Restaurant Blog

Restaurant Blog


“Vines are like human beings: young, they need to be tend to more, need to be trained, they are impatient, exuberant! The older they, the more mature, independent, in control.”

Virginie Maignien from Causse Marines in Gaillac, France, is pouring me another taste of her famous sparkling Preambulle: A breathtaking view of NYC is sprawled at our feet  as we are standing in the Penthouse of the Wythe hotel during the latest wine tasting for the Dressner portfolio last March.

“Sometime, you don’t control the vine, and that’s ok. One can not control everything in nature. The idea is to grow, explore and learn”.

The combination of the delicate bubbles from the Preambulles and Virginie’s honest & humble words makes me pause for a second. In 2 sentences, she reminded me gently that nature does not need to be bended to accommodate all our desires and was able to outline the basic principle of making biodynamic wines.

 

Causse Marines: Delicious biodynamic wines in Gaillac!

When she is in not traveling the word to promote her wine, Virginie & her husband Patrice tend to a 12 acre estate in Gaillac, a very small appellation in the south west of France.
Their approach is somehow very easy: “To make wine, all your need are grapes!”

The reality of it is a bit more complex of course and translates into a very careful practice. The couple tends to their vines following the rules of biodynamie set up by Rudolph Steiner in early 19th century: no machine or chemicals in the vineyards, least interventions in the winemaking and tenting to the land in a sustainable way.

For Patrice & Virginie, the idea is to grow the vines and have them develop the strengths and defenses that they needs to adapt and strive in its environment without a human intervention. The approach is global, sustainable. And if intervention there is, then it is natural, following cycles of the moon, and very carefully & laboriously executed. For example, the couple uses tisanes to fortify the vines, horse manures spread during a certain moon cycle and other very ancestral practices.

The results?

“The grapes grow then sainer and healthier, making more reliable wines: a bit like a human being who would exercise and eat healthy would have better chance to have a strong immune system.”

The work that it entails though can be really incredibly demanding compared with modern, industrialized method. On a recent conversation over the phone with Patrice, he explained that the past few weeks were really wet and that it rained none stop for a while but that they were expecting a very hot week to follow and as a result, grass would grow up to 15 inches. As herbicides are not an option and that the vineyard will need to be plotted, there is only one solution:  4 persons, 12 hours a day for 1 week to carefully go through all the vineyard with weed wackers…

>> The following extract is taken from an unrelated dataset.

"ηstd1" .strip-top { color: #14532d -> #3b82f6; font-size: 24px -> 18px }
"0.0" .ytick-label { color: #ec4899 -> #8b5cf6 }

No herbicides used at Causse Marines!

But in the end, how all this translates for us, wine drinkers, is quiet remarkable as well: The wines produced at Causse Marines really reflect the terroir and the true quality of the grapes. The energy, honesty & passion put in the vineyard translate into wines with the same qualities ( Les Greilles is the wine in Virginie’s eye that reflects the most her estate: simple and soft, calcaire and mineral like the soil it grows on).

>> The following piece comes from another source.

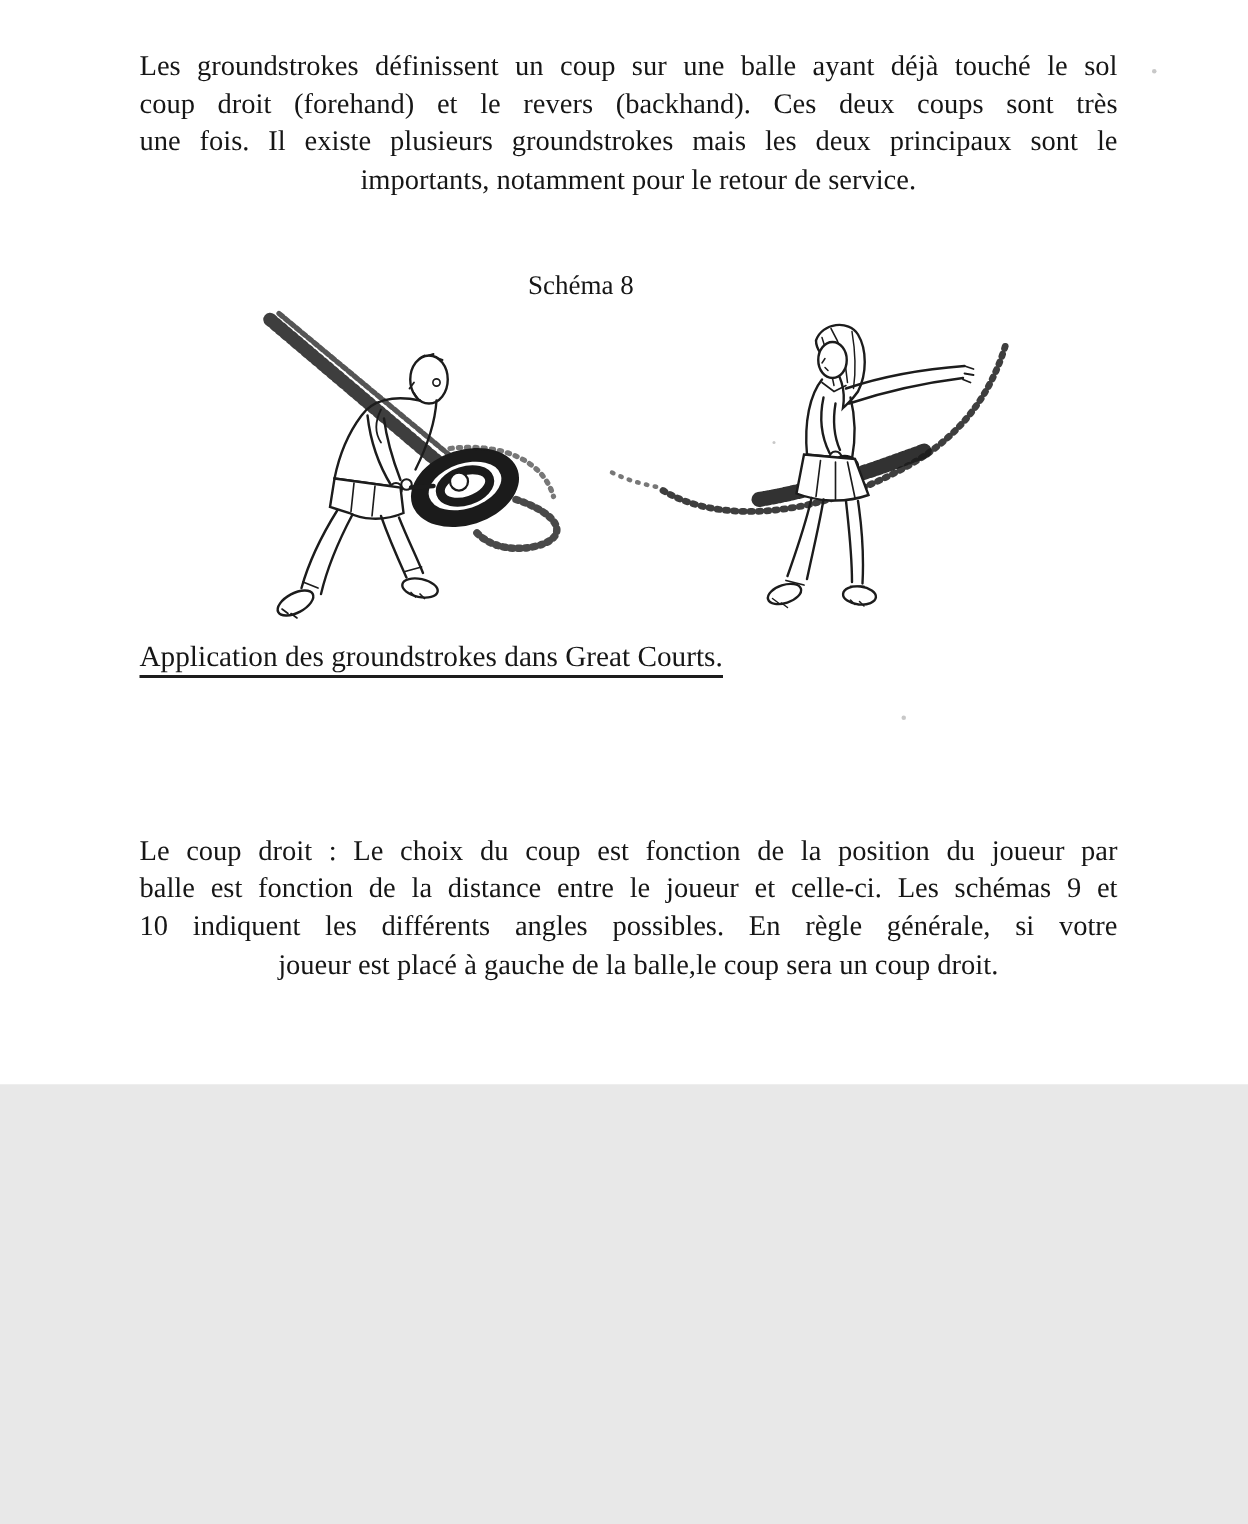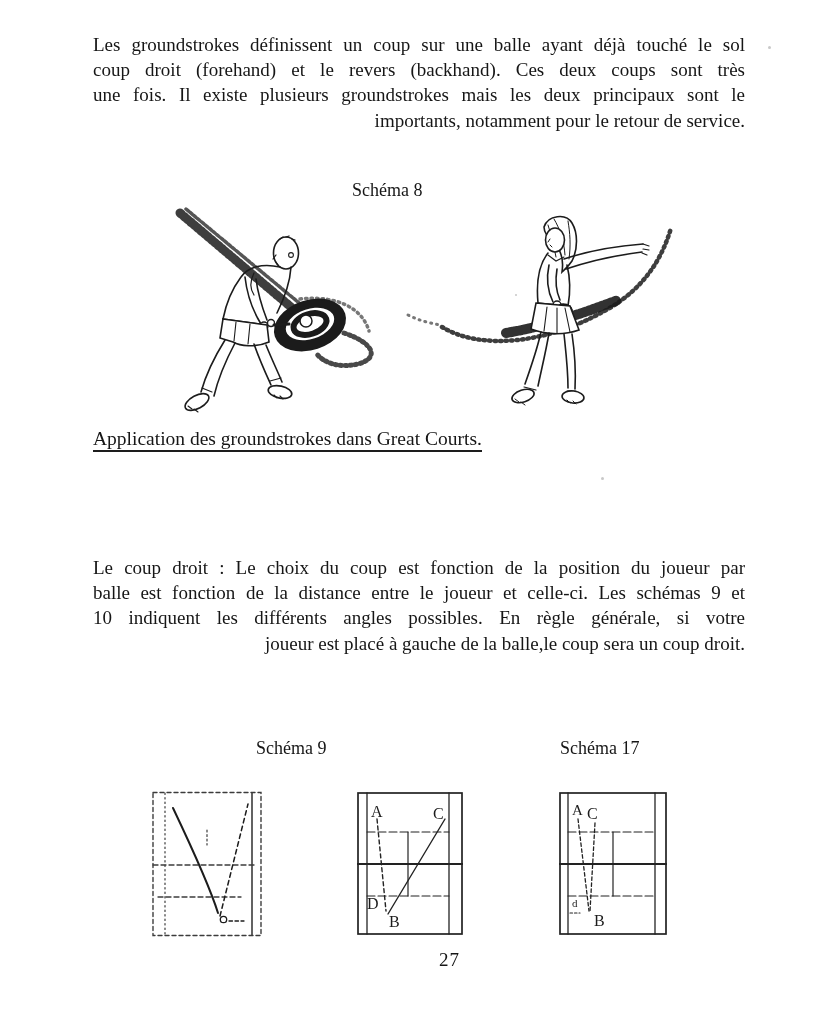"Les groundstrokes définissent un coup" .page { height: 1016px -> 723px }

The sun is setting onto Manhattan skyline and Virginie is putting away her bottles before heading to Montreal the following day for another wine tasting.

“One of my deep regret in doing what I am doing though is that French people are so not open to our methods of biodynamie and to our obscure appellations (Gaillac doesn’t resonnate the way Cotes du Rhone does…). As a result, we export the vast majority of our wines, especially the US & Canada where people are so much more open-minded!”.

Well, the French can not have it all, their loss there and once more I was grateful to be able to have such adventurous costumers right here in Brooklyn!